Das Oberlandesgericht wies die Klage gegen den Architekten durch Teilurteil ab, da der klageweise geltend gemachte Schadensersatzanspruch gegen ihn offensichtlich nicht besteht.
Mit der Bauüberwachung übernimmt der Architekt die Verpflichtung, das Bauwerk frei von Mängeln entstehen zu lassen und dazu das ihm Zumutbare beizutragen. Die ständige Anwesenheit des Architekten auf der Baustelle ist dazu nicht notwendig. Seine Aufsicht ist aber gefordert, wenn es sich um wichtige Bauvorgänge handelt, die für die Erreichung der Bauaufgabe von wesentlicher Bedeutung sind, wie etwa Abdichtungs- oder Isolierarbeiten, Verarbeitung neuer Baustoffe und vorgefertigter Teile. Handwerkliche Selbstverständlichkeiten bei allgemein üblichen, gängigen und einfachen Bauarbeiten, deren Beherrschung durch den Bauunternehmer vorausgesetzt werden kann, braucht der Architekt im Zweifel nicht zu überwachen. Etwas anderes gilt nur, wenn es sich erkennbar um unzuverlässige, wenig sachkundige oder erkennbar unsichere Bauunternehmer handelt.

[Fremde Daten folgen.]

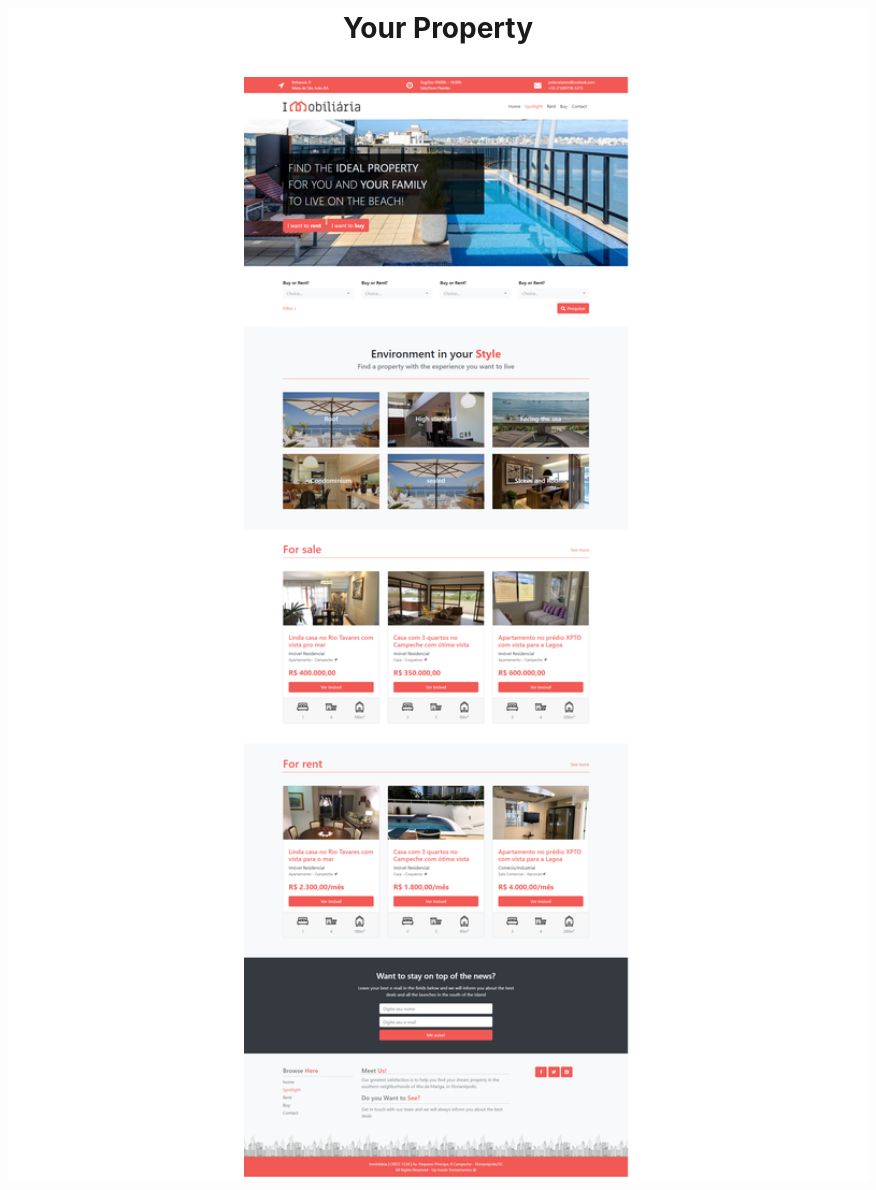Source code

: # <p align="center">Your Property</p>

<div align="center">

</div>

<img src="assets/images/.github/home.png" width="100%">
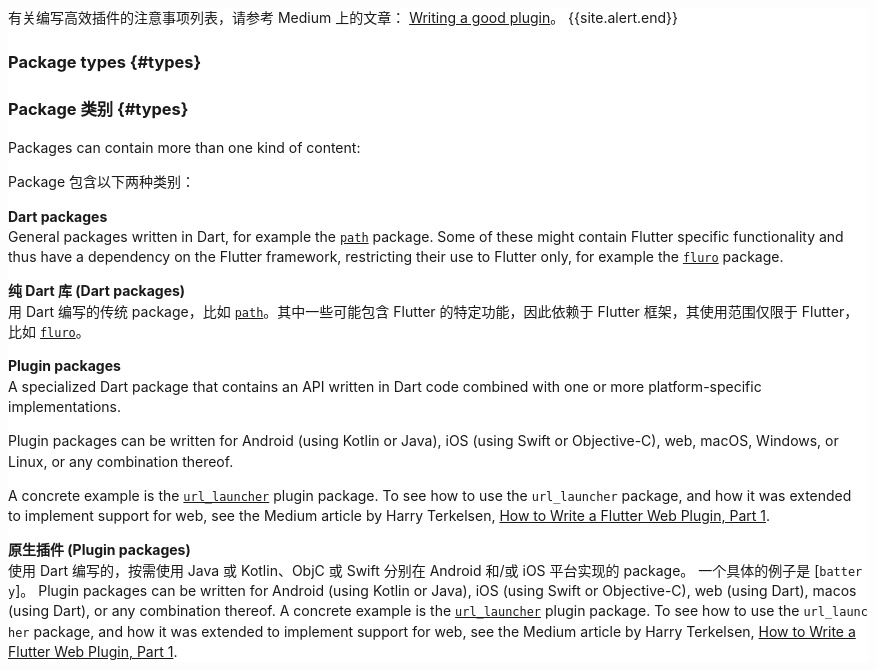   有关编写高效插件的注意事项列表，请参考 Medium 上的文章：
  [Writing a good plugin][]。
{{site.alert.end}}

### Package types {#types}

### Package 类别 {#types}

Packages can contain more than one kind of content:

Package 包含以下两种类别：

**Dart packages**
<br> General packages written in Dart,
  for example the [`path`][] package.
  Some of these might contain Flutter specific
  functionality and thus have a dependency on the
  Flutter framework, restricting their use to Flutter only,
  for example the [`fluro`][] package.
  
**纯 Dart 库 (Dart packages)**
<br> 用 Dart 编写的传统 package，比如
  [`path`]。其中一些可能包含 Flutter
  的特定功能，因此依赖于 Flutter 框架，其使用范围仅限于 Flutter，比如
  [`fluro`]。

**Plugin packages**
<br> A specialized Dart package that contains an API written in
  Dart code combined with one or more platform-specific
  implementations.

  Plugin packages can be written for Android (using Kotlin or Java), iOS (using
  Swift or Objective-C), web, macOS, Windows, or Linux, or any combination
  thereof.

  A concrete example is the [`url_launcher`][] plugin package.
  To see how to use the `url_launcher` package, and how it
  was extended to implement support for web,
  see the Medium article by Harry Terkelsen,
  [How to Write a Flutter Web Plugin, Part 1][].
  
**原生插件 (Plugin packages)**
<br> 使用 Dart 编写的，按需使用
  Java 或 Kotlin、ObjC 或 Swift 分别在 Android 和/或 iOS 平台实现的 package。
  一个具体的例子是 [`battery`]。
  Plugin packages can be written for Android
  (using Kotlin or Java), iOS (using Swift or Objective-C),
  web (using Dart), macos (using Dart), or any combination
  thereof.
  A concrete example is the [`url_launcher`][] plugin package.
  To see how to use the `url_launcher` package, and how it
  was extended to implement support for web,
  see the Medium article by Harry Terkelsen,
  [How to Write a Flutter Web Plugin, Part 1][].


[CocoaPods Documentation]: https://guides.cocoapods.org/syntax/podspec.html
[Dart library package]: {{site.dart-site}}/guides/libraries/create-library-packages
[`device_info`]: {{site.pub-api}}/device_info/latest
[Effective Dart Documentation]: {{site.dart-site}}/guides/language/effective-dart/documentation
[federated plugins]: #federated-plugins
[`fluro`]: {{site.pub}}/packages/fluro
[Flutter editor]: /docs/get-started/editor
[Flutter Favorites]: {{site.pub}}/flutter/favorites
[Flutter Favorites program]: /docs/development/packages-and-plugins/favorites
[Gradle Documentation]: https://docs.gradle.org/current/userguide/tutorial_using_tasks.html
[How to Write a Flutter Web Plugin, Part 1]: {{site.medium}}/flutter/how-to-write-a-flutter-web-plugin-5e26c689ea1
[How To Write a Flutter Web Plugin, Part 2]: {{site.medium}}/flutter/how-to-write-a-flutter-web-plugin-part-2-afdddb69ece6
[issue #33302]: {{site.github}}/flutter/flutter/issues/33302
[`LICENSE`]: #adding-licenses-to-the-license-file
[`path`]: {{site.pub}}/packages/path
[platform channel]: /docs/development/platform-integration/platform-channels
[pub.dev]: {{site.pub}}
[publishing docs]: {{site.dart-site}}/tools/pub/publishing
[publishing is forever]: {{site.dart-site}}/tools/pub/publishing#publishing-is-forever
[Supporting the new Android plugins APIs]: /docs/development/packages-and-plugins/plugin-api-migration
[supported-platforms]: #plugin-platforms
[test your plugin]: #testing-your-plugin
[Testing your plugin]: /docs/development/packages-and-plugins/plugin-api-migration#testing-your-plugin
[unit tests]: /docs/testing#unit-tests
[`url_launcher`]: {{site.pub}}/packages/url_launcher
[Writing a good plugin]: {{site.flutter-medium}}/writing-a-good-flutter-plugin-1a561b986c9c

Das Gericht verneinte daher in dem vorliegenden Fall die Verpflichtung des Architekten, den Anstrich der Holzbalken mit Hartwachsöl zu kontrollieren, da es sich um eine einfache Tätigkeit handelt, deren Beherrschung von einem Malerbetrieb erwartet werden kann. Soweit die klagende Bauherrin nicht nur die unsachgemäße Aufbringung des Mittels rügte, sondern die Verwendung eines anderen Mittels, so stellte das Gericht diesbezüglich fest, dass es nicht Aufgabe eines Architekten ist, ohne besondere Umstände den Einsatz eines vertraglich eindeutig bezeichneten Materials zu überprüfen. Auf die Verwendung des vom Malerbetrieb angebotenen und beauftragten Anstrichs kann sich der Architekt regelmäßig verlassen. Es gab vorliegend für den Architekten auch keine Anhaltspunkte, um an der Zuverlässigkeit des Malerbetriebs zu zweifeln.
Ergebnis:
Mit der Entscheidung wird die Grenzlinie der Bauüberwachungspflicht des Architekten geschärft. Vielen Bauherren bietet sich der bauüberwachende Architekt und vor allem dessen Berufshaftpflichtversicherung als Absicherung des Insolvenzrisikos einzelner Unternehmer an. Auch das neue Bauvertragsrecht hat daran relativ wenig geändert. Es herrscht noch immer das Bewusstsein, dass „zumindest der bauüberwachende Architekt haftet, wenn etwas schief geht“. Mit dieser Erwartungshaltung wurde wohl auch in dem gegenständlichen Fall der bauüberwachende Architekt mit verklagt – ohne Erfolg, wie sich zeigte.